Do any lines in the data below contain "unserer"? If so, copy every one of them.

Extracted data entries
◆ ◆ ◆

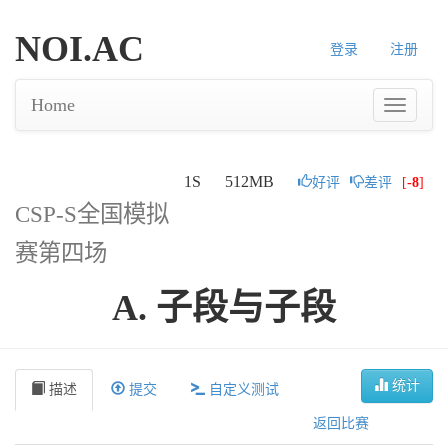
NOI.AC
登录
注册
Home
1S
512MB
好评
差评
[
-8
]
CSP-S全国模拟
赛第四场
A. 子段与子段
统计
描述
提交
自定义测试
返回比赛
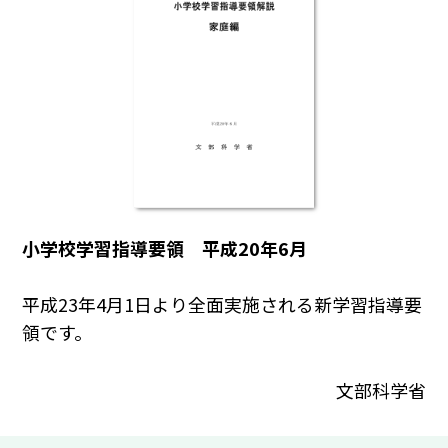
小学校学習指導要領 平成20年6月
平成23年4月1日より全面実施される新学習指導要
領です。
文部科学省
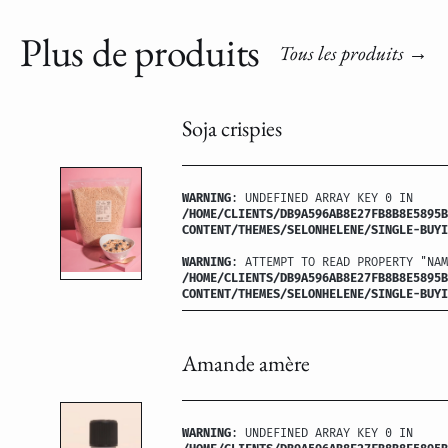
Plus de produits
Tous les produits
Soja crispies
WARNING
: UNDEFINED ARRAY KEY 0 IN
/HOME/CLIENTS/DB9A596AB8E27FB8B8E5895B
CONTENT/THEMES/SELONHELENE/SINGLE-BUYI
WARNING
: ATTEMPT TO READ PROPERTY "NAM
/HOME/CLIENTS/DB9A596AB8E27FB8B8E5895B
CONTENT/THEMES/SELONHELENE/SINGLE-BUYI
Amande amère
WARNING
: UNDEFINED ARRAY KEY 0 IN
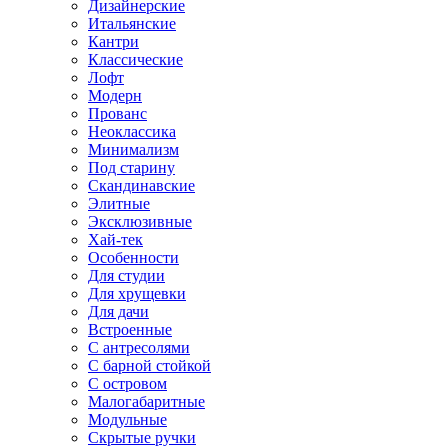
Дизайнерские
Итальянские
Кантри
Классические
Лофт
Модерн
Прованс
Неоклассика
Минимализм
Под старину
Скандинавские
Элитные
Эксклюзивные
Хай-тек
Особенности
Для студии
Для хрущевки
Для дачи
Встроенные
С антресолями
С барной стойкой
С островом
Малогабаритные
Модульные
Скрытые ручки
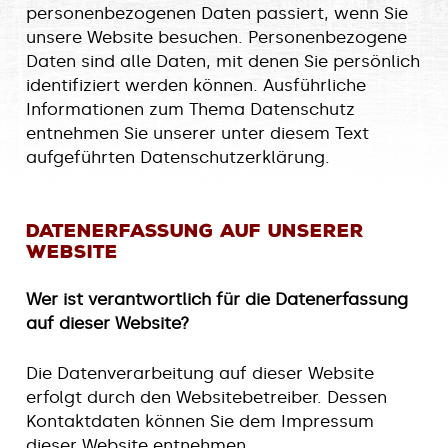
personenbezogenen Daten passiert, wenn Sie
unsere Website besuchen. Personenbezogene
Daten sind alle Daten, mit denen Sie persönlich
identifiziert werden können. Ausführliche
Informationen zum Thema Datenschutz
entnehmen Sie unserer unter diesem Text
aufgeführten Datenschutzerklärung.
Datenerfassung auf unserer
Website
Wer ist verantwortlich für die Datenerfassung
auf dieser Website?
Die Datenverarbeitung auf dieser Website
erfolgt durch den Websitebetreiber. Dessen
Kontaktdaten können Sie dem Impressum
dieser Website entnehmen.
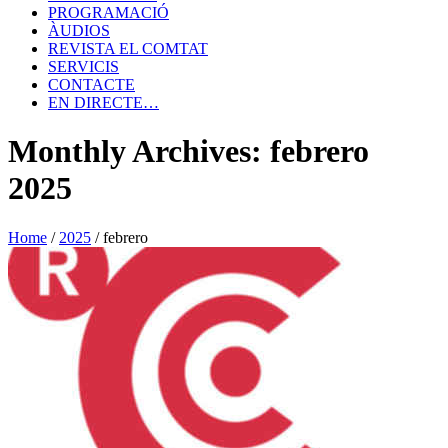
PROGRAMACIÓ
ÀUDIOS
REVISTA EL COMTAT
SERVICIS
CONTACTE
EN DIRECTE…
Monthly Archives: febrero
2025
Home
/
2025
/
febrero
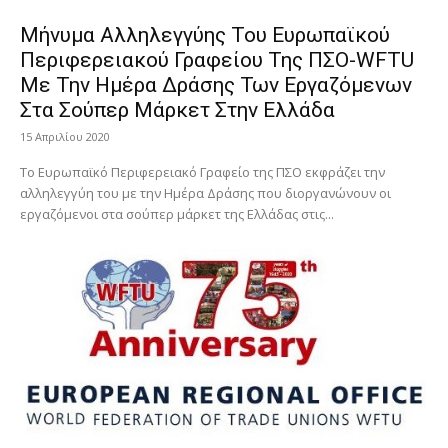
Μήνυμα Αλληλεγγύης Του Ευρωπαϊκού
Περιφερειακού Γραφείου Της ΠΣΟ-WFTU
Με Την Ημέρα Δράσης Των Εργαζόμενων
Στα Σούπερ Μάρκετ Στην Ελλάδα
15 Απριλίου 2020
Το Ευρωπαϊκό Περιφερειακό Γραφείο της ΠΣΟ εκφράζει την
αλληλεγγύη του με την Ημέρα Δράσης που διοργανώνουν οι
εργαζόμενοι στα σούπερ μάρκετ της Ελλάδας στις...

◆ ◆ ◆

#### ANSWER BELOW
entnehmen Sie unserer unter diesem Text
Datenerfassung auf unserer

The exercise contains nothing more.